How has this spatial conversion affected the religious geography of Buffalo? The remaking of a church into a mosque carries with it a certain element of what Daan Beekers and Pooyan Tamimi Arab described as “iconicity” in their 2016 study of the Fatih Mosque in Amsterdam: the desire of Muslims to retain the iconic architecture associated with the church’s aesthetics while creating new Islamic spaces. Our research project seeks to document how immigration changes have affected the religious mapping and ethnography in Buffalo as well as nationally. Using our new theory of “religious upcycling,” we argue that the conversion of religious space, from Catholic to Muslim, is emblematic of not only the idea of iconicity, as previously implied, but also fundamentally changes the way Americans understand the features of neighborhoods and their features. What does it mean for a city when its Polish delis give way to Burmese halal markets? When nuns in their habit are replaced by women in hijab and niqab? We are also building the first ever church to mosque (C2M) database to track these institutions nationally.

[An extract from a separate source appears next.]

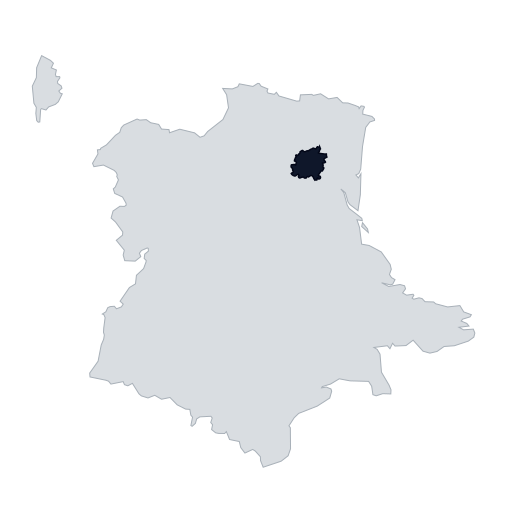 where Lot-et-Garonne sits in France, rotated 177°
{"feature_id": "FRA-5319", "entity_name": "Lot-et-Garonne", "entity_type": "Metropolitan department", "adm_level": 1, "iso_a3": "FRA", "parent_name": "France", "parent_adm1": "", "projection": "mercator", "projection_center": [0.533, 44.365], "detail": "fine", "context": "in_parent", "style": "filled", "palette": "ink", "viewbox_px": 512, "rotation_deg": 177, "n_neighbors": 0, "source": "natural_earth", "source_scale": "10m", "svg_char_len": 6203}
<svg xmlns="http://www.w3.org/2000/svg" viewBox="0 0 512 512"><g transform="rotate(177 256 256)"><path d="M412.5,206.1L408.9,208.1L406.7,212.2L404.3,213.1L400.1,213.2L398.1,210.6L393.1,212.2L391.1,214.9L394.1,218.0L384.1,231.1L377.8,234.5L376.4,243.0L368.9,249.3L366.1,255.9L365.9,257.3L367.8,259.4L367.0,263.7L363.2,266.5L363.2,269.3L364.3,269.7L370.1,267.5L372.3,264.9L371.1,261.4L376.9,257.2L387.3,258.2L388.6,263.9L387.2,268.7L394.7,279.0L388.2,283.8L387.8,287.0L394.5,297.3L398.7,301.5L396.4,308.4L389.3,312.8L384.8,312.4L382.9,313.6L383.1,315.7L386.2,321.9L393.8,325.9L395.0,330.5L392.9,332.2L389.4,339.2L390.9,342.7L390.3,344.2L391.1,346.6L393.1,348.9L403.6,354.8L413.2,353.7L414.4,357.1L408.5,366.2L408.8,370.3L405.9,370.4L405.4,371.7L399.5,374.8L390.0,383.9L385.6,386.6L383.8,391.2L381.2,393.7L367.6,399.0L365.0,397.8L358.4,397.9L354.2,394.6L346.3,392.5L343.7,387.7L336.3,386.8L335.9,383.6L325.5,386.6L310.9,382.2L305.7,377.5L301.5,378.7L297.7,382.9L281.9,394.0L275.7,405.4L276.9,418.6L280.5,425.1L270.9,424.1L265.2,426.0L263.7,428.8L250.2,425.5L245.2,428.3L243.8,428.1L242.0,425.3L235.4,422.2L236.4,420.0L235.5,418.1L229.2,416.5L227.1,418.4L224.7,414.6L207.2,408.5L204.3,408.6L203.2,414.6L191.9,414.5L190.3,413.4L183.0,414.6L175.3,409.1L166.7,410.1L161.4,404.4L156.2,404.0L149.0,401.1L145.7,399.5L145.3,397.8L143.2,400.4L140.4,399.8L139.9,399.0L141.6,395.8L142.0,392.1L132.9,389.3L130.5,386.6L130.5,385.2L135.3,383.9L139.7,378.7L143.9,359.8L146.9,337.2L149.1,332.9L152.0,331.7L149.7,328.6L146.9,332.7L148.6,311.7L151.8,295.9L159.5,302.4L161.3,305.2L163.5,314.6L167.8,318.5L165.0,314.7L162.3,302.2L160.5,298.6L148.4,288.1L148.0,285.7L153.3,286.9L151.1,279.0L149.9,262.3L142.5,260.6L130.7,253.5L122.5,240.6L121.6,235.7L123.7,230.6L121.8,227.3L118.4,225.1L121.0,220.7L123.5,220.2L132.0,222.7L125.0,218.6L113.7,220.0L109.2,218.5L108.4,215.4L111.5,211.5L107.7,209.0L101.2,209.6L100.4,208.5L102.3,205.7L100.7,204.6L95.4,205.7L92.4,204.8L89.6,201.5L81.0,200.8L79.1,198.9L67.3,195.1L55.0,195.8L51.5,189.3L44.0,186.1L45.5,184.0L53.0,182.1L54.5,180.3L49.0,177.6L47.0,174.9L57.1,174.2L52.6,171.4L42.8,171.6L41.5,167.6L42.7,163.6L48.4,159.9L62.6,156.0L72.9,155.8L80.2,151.2L87.4,149.9L94.2,152.2L103.5,163.7L110.9,158.7L121.9,158.8L124.2,161.7L127.1,156.4L129.5,159.5L143.0,158.5L139.9,156.4L137.3,151.5L136.8,133.4L129.9,120.1L128.2,115.3L128.6,111.2L136.6,111.9L143.3,110.1L146.5,111.4L147.3,119.9L150.1,124.9L168.6,126.4L179.3,129.0L188.3,124.2L196.7,122.1L197.4,120.9L192.6,121.4L188.1,119.3L187.5,117.0L189.8,110.3L202.7,102.9L221.6,96.6L226.4,92.4L232.0,84.7L230.7,82.7L231.6,61.7L234.4,54.8L241.6,49.8L259.9,44.7L262.2,51.5L262.1,55.3L266.9,61.2L269.4,63.0L277.4,59.8L281.2,65.4L282.4,71.6L292.0,74.1L294.8,82.2L296.6,80.4L302.6,80.8L305.5,81.5L309.4,85.0L308.2,89.8L309.9,92.1L308.2,96.5L309.4,98.3L320.5,98.3L323.8,96.4L325.3,92.0L328.7,89.3L329.9,90.1L327.8,98.4L329.4,100.5L330.1,106.3L334.3,106.8L342.5,111.5L349.3,119.2L357.8,117.9L364.4,122.2L371.3,119.9L377.8,122.3L380.1,124.5L386.1,135.3L390.8,133.1L394.1,134.4L395.2,137.5L407.6,135.7L409.8,138.7L412.4,139.8L428.1,143.9L428.2,147.8L419.2,159.2L415.2,175.3L412.5,180.8L411.6,185.0L412.3,187.8L411.8,192.1L409.9,202.4L411.0,205.4L412.5,206.1ZM468.4,409.9L467.6,415.9L469.8,420.2L470.5,437.3L466.0,445.6L465.2,455.5L459.6,467.3L450.9,462.0L448.2,459.1L450.6,454.6L445.6,452.2L446.8,447.8L446.2,445.6L442.7,445.4L442.5,444.2L445.1,440.8L445.0,438.7L441.7,436.1L441.0,433.7L444.3,431.1L442.8,428.7L441.0,428.1L445.4,420.3L448.5,417.9L455.3,415.7L458.1,412.8L462.6,414.4L463.4,413.6L464.9,401.2L466.5,401.0L467.9,402.7L468.4,409.9ZM148.9,279.9L147.9,283.7L143.2,277.2L142.6,273.6L148.9,279.9Z" fill="#d9dde1" stroke="#a8b0b8" stroke-width="1"/><path d="M180.4,354.2L180.4,352.6L180.3,351.9L180.0,351.1L182.2,350.0L183.2,349.1L182.8,347.8L181.9,346.8L181.7,346.1L182.0,345.8L184.1,345.2L184.7,345.3L184.7,344.7L184.6,344.2L184.4,343.9L184.2,343.4L184.2,343.0L184.5,342.2L184.6,341.8L184.5,341.4L184.0,341.0L183.8,340.8L183.7,340.3L183.8,339.8L184.1,339.3L185.2,337.6L185.5,337.4L186.1,337.6L186.4,337.5L186.7,337.3L189.3,333.9L189.5,333.1L189.2,332.8L188.0,332.4L187.6,331.9L187.5,331.4L187.5,330.8L187.8,330.2L188.1,329.9L188.5,329.7L189.0,329.6L189.4,329.6L189.7,330.0L189.9,330.4L190.2,330.7L190.6,330.6L190.9,330.4L191.0,330.1L191.0,329.4L191.1,329.0L191.2,328.8L191.4,328.7L192.4,328.9L192.8,328.8L193.2,328.6L194.1,330.1L194.7,331.7L195.5,333.0L196.7,333.6L197.4,333.4L199.4,332.2L199.7,332.3L200.3,332.7L200.6,332.7L201.0,332.4L201.5,331.7L201.8,331.3L202.2,331.2L203.4,331.3L203.7,331.4L204.1,332.1L204.8,332.4L206.3,332.2L208.0,331.6L208.6,331.7L209.2,332.2L209.5,333.0L209.4,333.7L208.7,334.3L209.4,335.4L210.4,335.3L212.4,333.9L213.4,333.9L214.7,334.5L215.9,335.5L216.5,336.5L216.1,336.9L214.6,337.7L214.3,338.0L214.2,338.3L214.2,338.5L214.3,338.7L214.5,338.9L214.7,339.2L214.8,339.4L214.9,339.7L214.8,340.3L214.8,340.5L215.0,340.9L215.1,341.1L215.2,341.7L215.3,341.9L215.5,342.2L216.0,342.6L216.2,342.9L216.3,343.4L216.2,343.7L216.1,344.8L215.8,345.2L213.3,345.4L212.7,345.3L212.3,345.1L212.1,344.9L211.8,344.8L211.6,344.8L211.3,345.0L211.2,345.3L211.2,345.5L211.2,345.8L211.2,346.1L211.2,346.3L211.1,346.6L210.8,347.3L210.8,347.5L211.0,348.0L211.4,348.4L212.1,348.6L212.4,348.8L212.6,348.9L212.6,349.2L212.6,349.5L212.5,349.8L211.4,352.2L211.1,352.6L210.4,353.0L210.4,353.3L210.5,353.4L210.7,353.5L210.9,353.7L211.1,354.0L211.0,354.4L210.9,354.6L210.7,354.7L210.4,354.8L210.1,354.8L209.9,354.7L209.3,354.4L209.1,354.4L208.8,354.4L208.5,354.5L208.3,354.7L208.2,354.9L208.2,355.2L208.1,355.5L207.8,355.7L207.2,356.0L206.8,356.5L206.6,357.1L206.6,357.3L206.5,357.8L204.6,358.9L204.0,359.0L203.8,358.9L202.9,358.0L202.6,357.8L202.0,357.6L201.5,357.6L199.5,358.4L199.2,358.4L198.5,358.2L198.2,358.2L197.9,358.4L197.6,358.7L195.5,359.8L194.9,359.9L194.4,360.1L193.7,360.6L193.3,360.7L193.1,360.7L192.9,360.7L192.3,360.4L190.9,359.8L190.6,359.9L190.3,360.1L190.2,360.3L189.7,361.1L189.5,361.4L189.3,361.6L188.9,361.9L188.7,361.9L188.2,361.5L188.0,361.4L187.7,361.4L186.9,361.7L186.8,362.0L186.0,359.6L186.6,359.0L187.3,357.2L188.3,355.7L187.8,355.3L181.9,354.2L180.4,354.2Z" fill="#0f172a" stroke="#020617" stroke-width="1.5"/></g></svg>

As a Muslim and Catholic research team, we support any changes in Buffalo that bring new people, ideas and vitality to this beloved city, and further our history of tolerance and hospitality. Buffalo has always been more than the Bills, wings and Beef on Weck. Let us view the transformation of St. Ann’s as a religious upcycling – a conversion not from a lesser to a better religion, but from a space that was not meeting the needs of a new generation of worshipers who simply needed a new way to engage with the same Merciful God that watches over all of us.
Shyam K. Sriram is an assistant professor and program director in the Department of Political Science.
Analee DeGlopper is a junior majoring in Political Science and Criminal Justice.